= The Last Hurrah (Advanced Squad Leader) =

WWII board wargame

The Last Hurrah is a World War II board war game published by Avalon Hill in 1988 as an expansion of their popular Advanced Squad Leader (ASL) wargame.

==Description==
The Last Hurrah is an expansion to ASL that simulates military combat during the German invasions of smaller European countries during the first years of World War II.

The game box includes two hex grid maps and 260 counters representing forces of small countries such as Poland, Belgium, the Netherlands, Yugoslavia, Greece and Norway. This is not a standalone game; components from two other previously published expansions, Beyond Valor and Yanks, are needed in order to play.

The game outlines eight scenarios:
- Charge at Krojanty, Poland, 1939
- Norwegian Campaign, 1940
- Invasion of Crete, 1941
- Invasion of Belgium, 1939
- Invasion of Yugoslavia, 1941
- Another scenario set in Belgium, 1939
- Invasion of the Netherlands, 1939
- Polish forces try to escape Russian invaders, 1939

==Publication history==
Avalon Hill published Squad Leader in 1977, and it proved popular enough that the company published a revised edition called Advanced Squad Leader in 1985, and followed this up with a number of expansions.
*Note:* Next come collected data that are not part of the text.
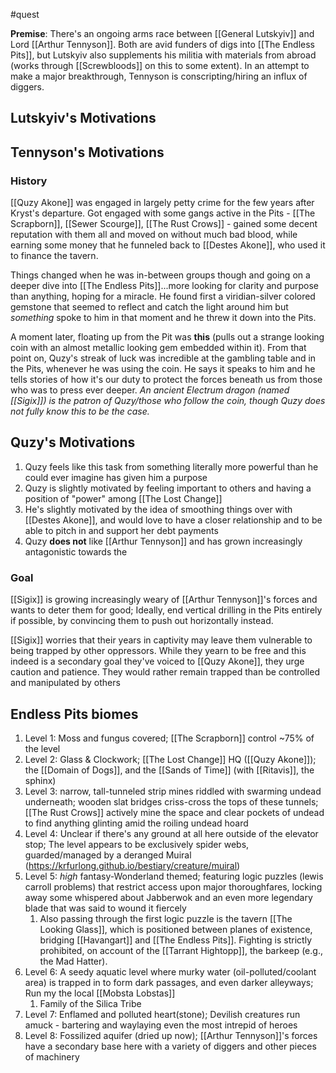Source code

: #quest

**Premise**: There's an ongoing arms race between [[General Lutskyiv]] and Lord [[Arthur Tennyson]]. Both are avid funders of digs into [[The Endless Pits]], but Lutskyiv also supplements his militia with materials from abroad (works through [[Screwbloods]] on this to some extent). In an attempt to make a major breakthrough, Tennyson is conscripting/hiring an influx of diggers.

## Lutskyiv's Motivations

## Tennyson's Motivations

### History
[[Quzy Akone]] was engaged in largely petty crime for the few years after Kryst's departure. Got engaged with some gangs active in the Pits - [[The Scrapborn]], [[Sewer Scourge]], [[The Rust Crows]] - gained some decent reputation with them all and moved on without much bad blood, while earning some money that he funneled back to [[Destes Akone]], who used it to finance the tavern.

Things changed when he was in-between groups though and going on a deeper dive into [[The Endless Pits]]...more looking for clarity and purpose than anything, hoping for a miracle. 
He found first a viridian-silver colored gemstone that seemed to reflect and catch the light around him but _something_ spoke to him in that moment and he threw it down into the Pits.

A moment later, floating up from the Pit was **this** (pulls out a strange looking coin with an almost metallic looking gem embedded within it). From that point on, Quzy's streak of luck was incredible at the gambling table and in the Pits, whenever he was using the coin. He says it speaks to him and he tells stories of how it's our duty to protect the forces beneath us from those who was to press ever deeper.
	   _An ancient Electrum dragon (named [[Sigix]]) is the patron of Quzy/those who follow the coin, though Quzy does not fully know this to be the case._

## Quzy's Motivations
1. Quzy feels like this task from something literally more powerful than he could ever imagine has given him a purpose
2. Quzy is slightly motivated by feeling important to others and having a position of "power" among [[The Lost Change]]
3. He's slightly motivated by the idea of smoothing things over with [[Destes Akone]], and would love to have a closer relationship and to be able to pitch in and support her debt payments
4. Quzy **does not** like [[Arthur Tennyson]] and has grown increasingly antagonistic towards the 
### Goal
[[Sigix]] is growing increasingly weary of [[Arthur Tennyson]]'s forces and wants to deter them for good; 
Ideally, end vertical drilling in the Pits entirely if possible, by convincing them to push out horizontally instead.

[[Sigix]] worries that their years in captivity may leave them vulnerable to being trapped by other oppressors. While they yearn to be free and this indeed is a secondary goal they've voiced to [[Quzy Akone]], they urge caution and patience. They would rather remain trapped than be controlled and manipulated by others

## Endless Pits biomes
1. Level 1: Moss and fungus covered; [[The Scrapborn]] control ~75% of the level
2. Level 2: Glass & Clockwork; [[The Lost Change]] HQ ([[Quzy Akone]]); the [[Domain of Dogs]], and the [[Sands of Time]] (with [[Ritavis]], the sphinx)
3. Level 3: narrow, tall-tunneled strip mines riddled with swarming undead underneath; wooden slat bridges criss-cross the tops of these tunnels; [[The Rust Crows]] actively mine the space and clear pockets of undead to find anything glinting amid the roiling undead hoard
4. Level 4: Unclear if there's any ground at all here outside of the elevator stop; The level appears to be exclusively spider webs, guarded/managed by a deranged Muiral (https://krfurlong.github.io/bestiary/creature/muiral)
5. Level 5: _high_ fantasy-Wonderland themed; featuring logic puzzles (lewis carroll problems) that restrict access upon major thoroughfares, locking away some whispered about Jabberwok and an even more legendary blade that was said to wound it fiercely
	1. Also passing through the first logic puzzle is the tavern [[The Looking Glass]], which is positioned between planes of existence, bridging [[Havangart]] and [[The Endless Pits]]. Fighting is strictly prohibited, on account of the [[Tarrant Hightopp]], the barkeep (e.g., the Mad Hatter).
6. Level 6: A seedy aquatic level where murky water (oil-polluted/coolant area) is trapped in to form dark passages, and even darker alleyways; Run my the local [[Mobsta Lobstas]] 
	1. Family of the Silica Tribe
7. Level 7: Enflamed and polluted heart(stone); Devilish creatures run amuck - bartering and waylaying even the most intrepid of heroes
8. Level 8: Fossilized aquifer (dried up now); [[Arthur Tennyson]]'s forces have a secondary base here with a variety of diggers and other pieces of machinery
The sixth of these expansions, The Last Hurrah, was designed by Don Greenwood, Rex Martin and Brian Martuzas, and was published by Avalon Hill in 1988.

==Reception==
In Issue 5 of the UK games magazine Games International Ellis Simpson was impressed that Avalon Hill would published such minor military encounters, commenting, "Few games attract enough of a following to make a module based entirely on the Allied minor nations of the Second World War even a possibility; with ASL it is not only thought of, it's fashioned, honed and produced to the highest industry standards with more care and attention than many competitors. The Last Hurrah is, if nothing else, an exquisite (if modest) addition to the ASL universe." Simpson didn't like the high price, noting "The only criticism is that at £15.95 it's damn expensive; not so much in play value (in pence per game ASL is cheap) but more by comparison with the dollar price. Nevertheless, a welcome module for ASL and one which proves Avalon Hill's dedication to the completion of the project." Simpson concluded by giving it a rating of 3 out of 5.

In Issue 50 of the French games magazine Casus Belli , Pierre Stutin wrote, "Eight scenarios isn't a lot of course, but none of them should be thrown away. We note an improvement in the team that develops them." Stutin concluded, "The Last Hurrah is therefore a more interesting expansion than it seems."